Dr. John J. Bonica was my paternal grandmother's brother (so my great uncle). He arrived in the U.S. from Sicily in 1927, at the age of 10. By the time he was 15, his father had died, and he had assumed full responsibility for the household, selling newspapers and shining shoes.
By the time he was in his mid-20s (around 1941), he was wrestling professionally — which was a very different thing back then than it is now — working as a strongman at carnivals and challenging anyone in the crowd to wrestle him. As in, random strangers would actually climb into the ring to fight him.

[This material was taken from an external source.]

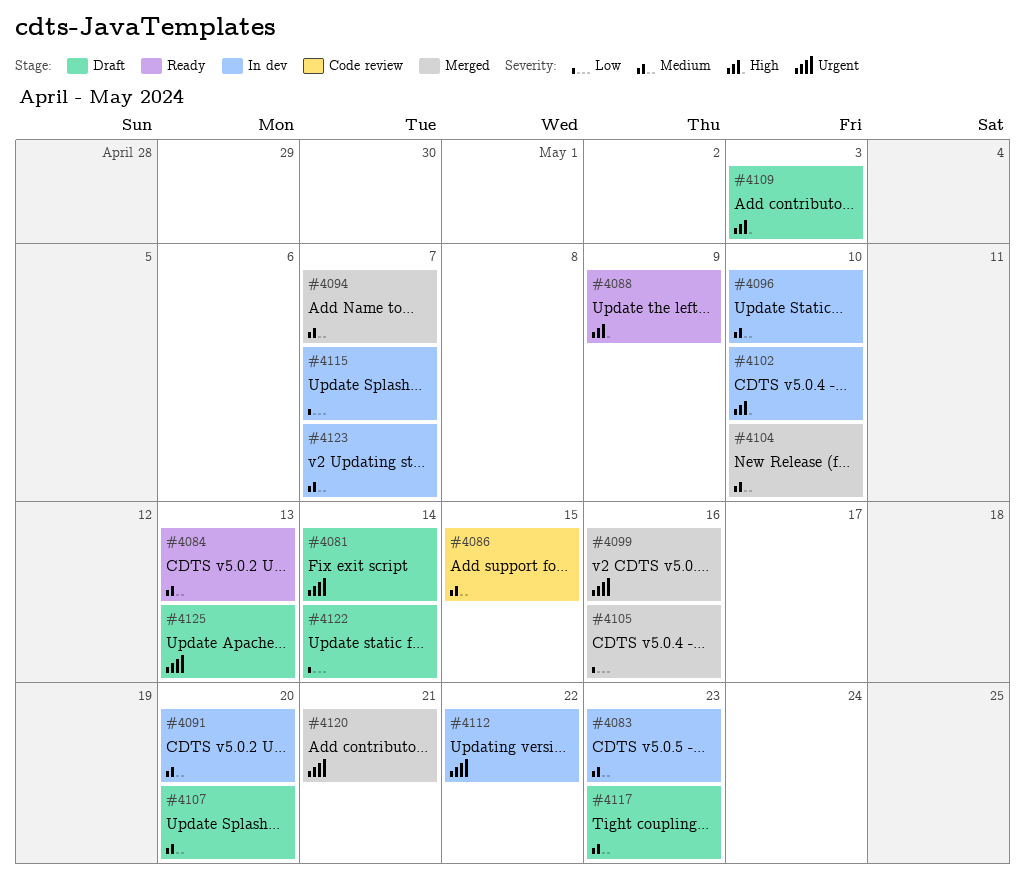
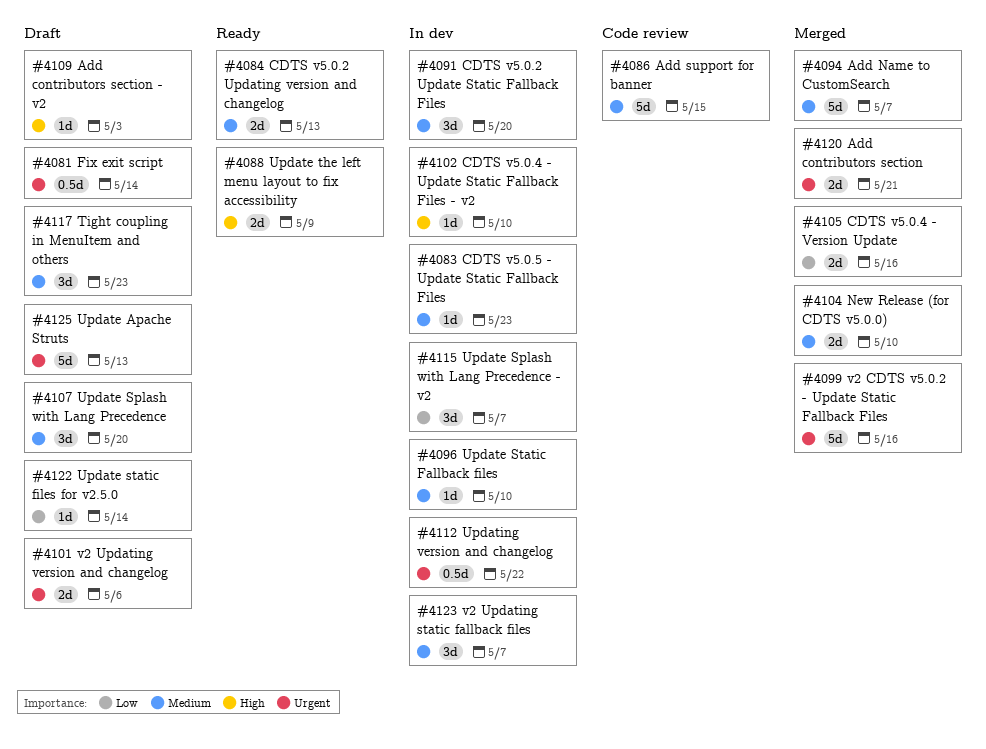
#4101: none -> present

He was also a third-year medical student, and wrestling was simply the most immediate and natural means he could find for paying the tuition. So he would wrestle on nights and weekends, in environments where the knowledge that he was essentially a scholar would've undermined his credibility there, and then he'd go into surgery theater with his face all messed up the next day, threatening to undermine his credibility there, and of course all kinds of events would routinely threaten to make one of these personas bleed (if not full-on spill) into the other.

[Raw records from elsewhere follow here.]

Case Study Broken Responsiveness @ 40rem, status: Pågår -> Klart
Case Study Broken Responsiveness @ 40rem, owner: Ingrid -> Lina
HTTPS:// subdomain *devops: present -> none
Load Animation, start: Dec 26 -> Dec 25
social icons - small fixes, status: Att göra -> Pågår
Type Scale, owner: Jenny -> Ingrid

With no small amount of difficulty, he navigated this (taking a break from both occupations to serve in the Army in the last couple of years of World War II), and went on to become one of modern medicine's most celebrated anesthesiologists.
And so to me, the importance of depicting such a narrative on-screen (or at least part of it, given that this is a short we're talking about) is perhaps as much as anything else rooted in the fact that such a story — the story of someone living a double life and trying to keep their two distinct lives separate — has always made for a pretty reliably compelling movie (or at least the potential for one).

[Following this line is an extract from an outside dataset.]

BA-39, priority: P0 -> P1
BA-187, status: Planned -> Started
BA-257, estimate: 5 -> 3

My connection to the Italian American community and the roots of my passion for Italian American storytelling are perhaps by now implicit: I was born into them. They are inextricable from my very blood and have informed every moment of my life's experience for as long as I've been self-aware.
As for my motivation for participating in the Russo Brothers' Italian American Filmmaker Forum in particular, all I can say is that I've long been inspired by any Italian Americans I can point to as an indisputable example of our staggering contributions to this country and this world — never mind the art to which I've devoted my life — and I think it's safe to say that these days, AGBO stands as a rather significant one.